Under such Comprehensive Surety Agreements, it was essentially agreed that for and
in consideration of any existing indebtedness to plaintiff bank of defendant Alfa RTW
and/or in order to induce the plaintiff bank at any time thereafter to make loans or
advances or increases thereof or to extend credit in any other manner to or for the
account of defendant, Alfa ITM and the signatory officers agreed to guarantee in joint
and several capacity the punctual payment at maturity to plaintiff bank of any and all
such indebtedness and/or other obligations and also any and all indebtedness of every
kind which was then or may thereafter become due or owing to plaintiff bank by the
defendant Alfa RTW, together with any and all expenses of collection, etc., provided,
however, that the liability of individual defendants and defendant Alfa Integrated Textile
Mills, Inc. thereunder shall not exceed the sum of P4,000,000.00 and P7,500,000.00
and such interest as may accrue thereon and expenses as may be incurred by plaintiff
bank.
Held:
Petitioner for review on certiorari assailing the decision of the Court of Appeals.
The award of interest, in the concept of actual and compensatory damages, the rate of
interest, as well as the accrual thereof, is imposed, as follows:
1. When the obligation is breached, and it consists in the payment of a sum of money,
i.e., a loan or forbearance of money, the interest due should be that which may have
been stipulated in writing. Furthermore, the interest due shall itself earn legal interest
from the time it is judicially demanded. In the absence of stipulation, the rate of interest
shall be 12% per annum to be computed from default, i.e., from judicial or extrajudicial
demand under and subject to the provisions of Article 1169 of the Civil Code.
3. When the judgment of the court awarding a sum of money becomes final and
executory, the rate of legal interest whether the case falls under paragraph 1 or
paragraph 2, above, shall be 12% per annum from such finality until its satisfaction, this
interim period being deemed to be by then an equivalent to a forbearance of credit.."
RTC Decision
On March 12, 1982, Rizal Banking Corporation (RCBC) filed with the Regional Trial
Court of Makati, for a sum of money against Alfa RTW Manufacturing Corporation,
Johnny Teng, Ramon Lee, Antonio Lacdao, Ramon Luy and Alfa Integrated Textile
Mills. Asserting a superior right over the property involved in the suit, North Atlantic
Garments Corporation filed a complaint in intervention. BA Finance Corporation,
claiming as mortgagee of the same property, filed an answer in intervention. After
hearing, the trial court rendered judgment on August 19, 1991.
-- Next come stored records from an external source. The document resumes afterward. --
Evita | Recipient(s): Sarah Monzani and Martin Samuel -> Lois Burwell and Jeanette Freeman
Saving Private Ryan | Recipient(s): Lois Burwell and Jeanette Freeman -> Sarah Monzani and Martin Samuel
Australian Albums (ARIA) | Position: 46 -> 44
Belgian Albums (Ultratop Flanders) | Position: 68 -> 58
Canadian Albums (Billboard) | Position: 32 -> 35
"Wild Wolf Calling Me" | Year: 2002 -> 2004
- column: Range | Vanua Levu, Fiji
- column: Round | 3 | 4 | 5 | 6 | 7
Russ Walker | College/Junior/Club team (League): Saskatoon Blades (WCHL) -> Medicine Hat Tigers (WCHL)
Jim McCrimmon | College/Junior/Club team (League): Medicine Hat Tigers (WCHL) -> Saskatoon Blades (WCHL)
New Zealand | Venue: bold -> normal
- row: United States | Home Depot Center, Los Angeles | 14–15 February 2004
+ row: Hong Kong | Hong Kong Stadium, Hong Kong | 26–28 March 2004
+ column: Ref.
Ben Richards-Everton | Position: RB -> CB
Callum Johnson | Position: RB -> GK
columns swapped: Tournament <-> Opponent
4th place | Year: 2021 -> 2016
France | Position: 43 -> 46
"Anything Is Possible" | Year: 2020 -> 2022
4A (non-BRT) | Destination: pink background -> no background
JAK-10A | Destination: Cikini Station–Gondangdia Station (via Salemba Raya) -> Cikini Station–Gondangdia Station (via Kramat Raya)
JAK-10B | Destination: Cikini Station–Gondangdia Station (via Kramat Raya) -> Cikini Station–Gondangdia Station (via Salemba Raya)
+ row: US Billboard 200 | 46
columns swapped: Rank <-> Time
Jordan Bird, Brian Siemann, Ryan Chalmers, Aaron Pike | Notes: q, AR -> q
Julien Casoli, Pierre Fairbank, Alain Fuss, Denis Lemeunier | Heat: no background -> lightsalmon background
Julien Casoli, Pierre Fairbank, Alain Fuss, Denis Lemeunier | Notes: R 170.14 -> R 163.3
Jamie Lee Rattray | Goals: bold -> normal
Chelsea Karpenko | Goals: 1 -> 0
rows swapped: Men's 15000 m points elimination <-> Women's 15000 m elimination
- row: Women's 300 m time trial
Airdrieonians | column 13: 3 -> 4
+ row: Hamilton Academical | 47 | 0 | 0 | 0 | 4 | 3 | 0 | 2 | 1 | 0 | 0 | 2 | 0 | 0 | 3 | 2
It was held at RTC that the judgment is rendered in favor of plaintiff on the following
grounds: (1) Ordering all defendants to pay, jointly and severally, to plaintiff the amount
of P18,961,372.43 (inclusive of interest, service charges, litigation expenses and
attorney’s fees), with interest thereon at the legal rate from February 15, 1988 until fully
paid. The proceeds from the sale of defendant Alfa’s ready to wear apparel, in the sum
of P73,133.70, should be deducted from the principal obligation of P18,961,372.43. And
(2) Declaring that the respective liens of intervenors BA Finance Corporation and North
American Garments Corporation over the properties attached by the sheriff are inferior
to that of plaintiff.
CA Decision
However, when the case was brought to the CA, On appeal, the Court of Appeals
affirmed with modification the RTC decision, in which the decision appealed from was
AFFIRMED, with the modification that instead of P18,961,372.43, all the defendants are
hereby ordered to pay, jointly and severally to plaintiff the amount of P3,060,406.25.